*SOURCE TEXT*
────────────────────────────────────────
NELUFAR: At the end of the day, what I do on their site is my choice. But it took me dozens of clicks to begin to understand how all of my choices matter to them.

NELUFAR: “Based upon my activity, Google may show my profile name, profile photo, activity, in shared endorsements, in ads” — No! You can’t do that! Getting quite angry now.

One thing I do know is after having gone through this experience, I’m actually a little disconcerted by the amount of data that’s being connected online about me. It’s not that I’ve shared my favorite restaurant, or where I’ve liked to go, and where I’ve checked in, and places I’ve reviewed, and photos of me — all of that is consensual, I want to upload that stuff, I like that stuff. And it doesn’t bother me that ads are able to target me better. What bothers me is how a lot of this is being done for a profit behind my back, and I’m the person that’s generating all of this information. And I’m still quite unclear on how all of this can be used about me.

[SIGHS]

NELUFAR: I need to make some more coffee.

NELUFAR: More coffee — and more conversation. I need to talk to someone who understands how my data is being used for a lot more than helping spas advertise to me.

Danny O’Brien is the director of strategy for the Electronic Frontier Foundation, the EFF. They’re a civil liberties group that believes that if you, me or anyone lives online or has a digital footprint, we should have rights over whatever data we leave behind  — and big companies shouldn’t make money off of it. Danny says the internet has done a lot to change our lives in ways that are both good and bad.

DANNY O’BRIEN:
If you’ve grown up with the internet, it’s kind of hard to remember a time where it was like genuinely difficult to, like, find out about things. I mean, these days ask a question in a bar or a pub, like — somebody eventually will give in and Google it and find out what the answer is. Those conversations never ended before the internet.

[LAUGHTER]

DANNY: Like people would just end up arguing or discussing those forever. And so having this huge corpus of the world’s knowledge publicly available — government data, data about the climate, data about the world around us — it is vitally important, and it’s incredibly useful to have that. I think it’s important that everybody has sort of equal access to that, and there are ways of doing that.
────────────────────────────────────────
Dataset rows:
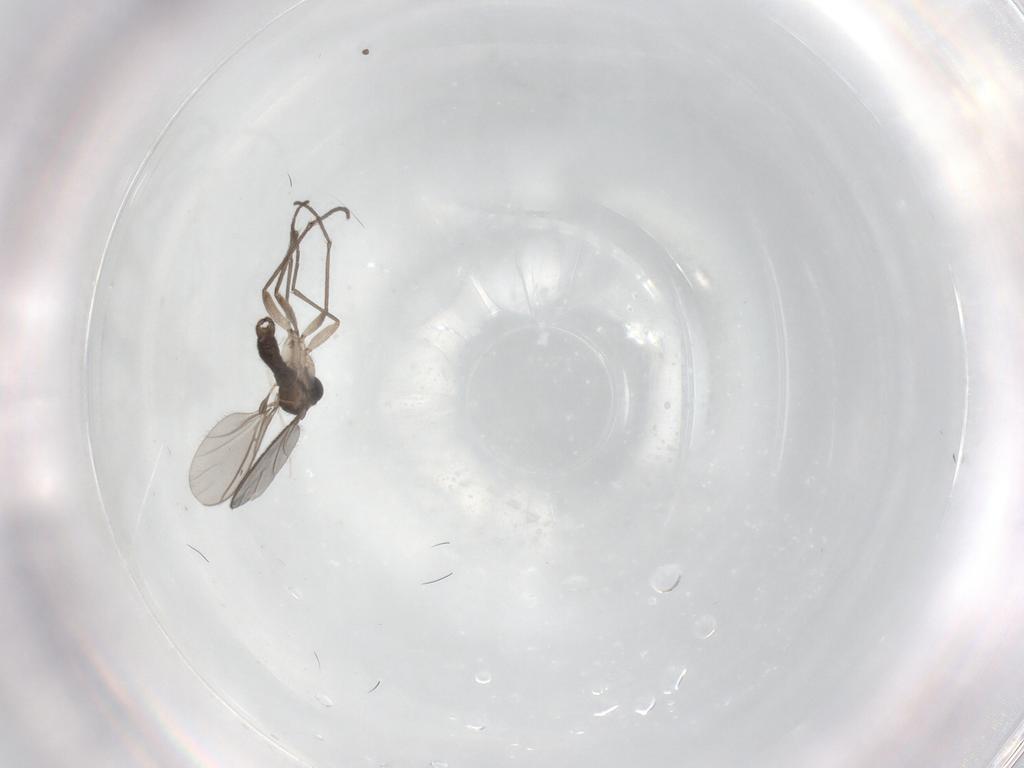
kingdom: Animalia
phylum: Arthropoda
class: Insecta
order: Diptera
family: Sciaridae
────────────────────────────────────────
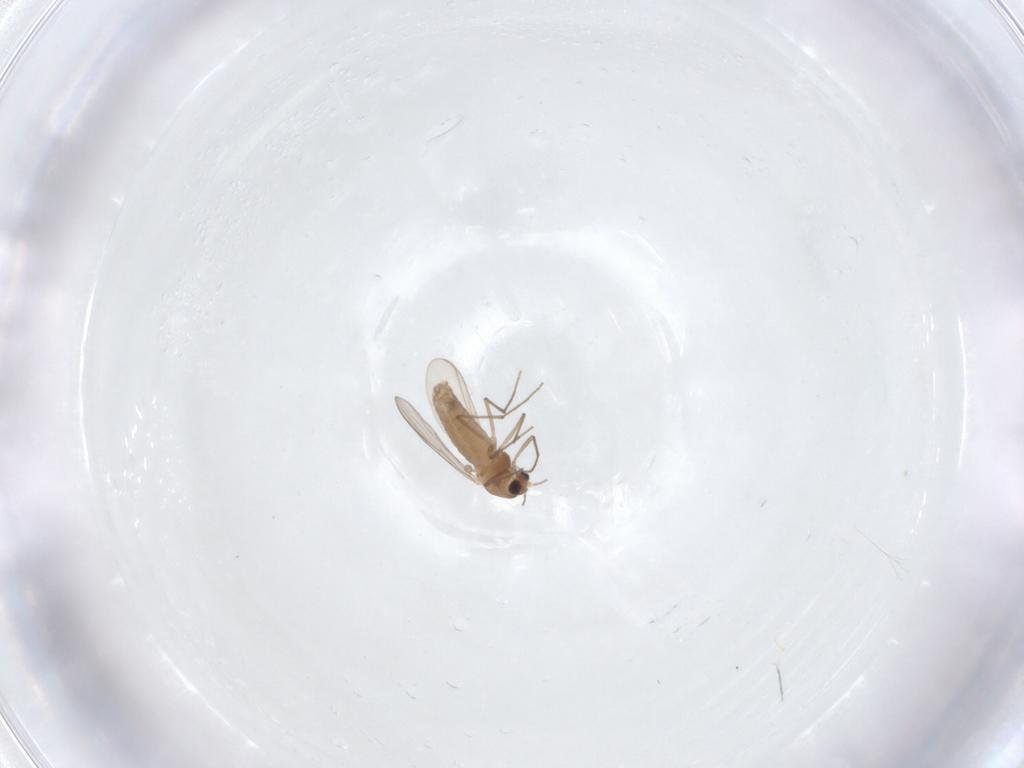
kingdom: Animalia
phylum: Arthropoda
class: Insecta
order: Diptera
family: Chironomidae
────────────────────────────────────────
*PROBLEM 1*
Answer these questions from the data privacy transcript above:
(a) According to the Google setting Nelufar reads aloud, what may Google show in shared endorsements and in ads?
(b) What position does Danny O'Brien hold?
(c) What does Nelufar say she needs to make more of?
*PROBLEM 2*
In the data privacy transcript, Nelufar says that sharing her restaurants, check-ins, reviews and photos does not trouble her. Using her own reasons, explain what does trouble her about the data collected on her.
*PROBLEM 3*
Continue the data privacy transcript from the point where it stops.

*FINAL RESULT 1*
(a) Her profile name, profile photo and activity.
(b) He is the director of strategy for the Electronic Frontier Foundation.
(c) Coffee.

*FINAL RESULT 2*
Sharing those things doesn't bother her because it is consensual and she likes uploading them. What bothers her is that much of the data is used for profit behind her back, even though she is the one generating it, and she is still unclear how it can be used about her.

*FINAL RESULT 3*
Because that was like, one of the promises of the internet — that power would be decentralized and we would have more autonomy over our lives. And I think a lot of people these days feel that technology is working against them rather than for them.

NELUFAR: We’ve been talking about websites and apps. I can choose to monitor when and how I use them. But the mother of all data spies is of course sitting in your purse or pocket at this very moment.

NELUFAR: I was thinking about this on the way to the studio to come and talk to you. And it was like, I genuinely don’t think, apart from if I’m swimming, or if I’m — I can’t think of any other time where I’m separated from my phone, you know?

DANNY: And they’re getting more waterproof now! So you may not even have, have that refuge.

[LAUGHTER]

NELUFAR: Can you just talk me through a little bit of like — what kind of data is being collected about me through my phone and my laptop in just a normal day?

DANNY: Well, from the minute you wake up in the morning, if you’re like me and you keep your phone by your bedside, that device, that phone, has a bunch of sensors. And some of that information from those sensors is being sent off to other people. I mean, the simplest one is, is, is where you are. Your phone is constantly telling the phone company, at the very least, where it is — because that’s how you get calls to a mobile phone, right? But that means that the phone company always knows where you are. So it’s a tracking device in that sense. And you don’t really have an idea — or at least I don’t, and I’ve studied this quite a lot — how long the phone company is keeping that data, whether it correlates it with who you are, whether it’s selling that data on to someone else.

NELUFAR: Right, no, stop the tape. OK, here’s the thing. It’s one thing to need to know where I am so that I can make a call, but it’s an entirely different thing altogether to keep that data for an indefinite amount of time or to sell it so that you can build a map of where I’ve been.

DANNY: And the mobile phone has a bunch of other sensors as well. It has a microphone. It has a camera. And I think most of us feel that the things that microphone can hear and that camera can see, you know, are under our control. So we turn those on and we expect that data to be kept on the device, right? Under our own control. But these days, we’re not sure. So there’s this very fuzzy perimeter between the data that’s being collected on us and where it’s going and what it’s being used for.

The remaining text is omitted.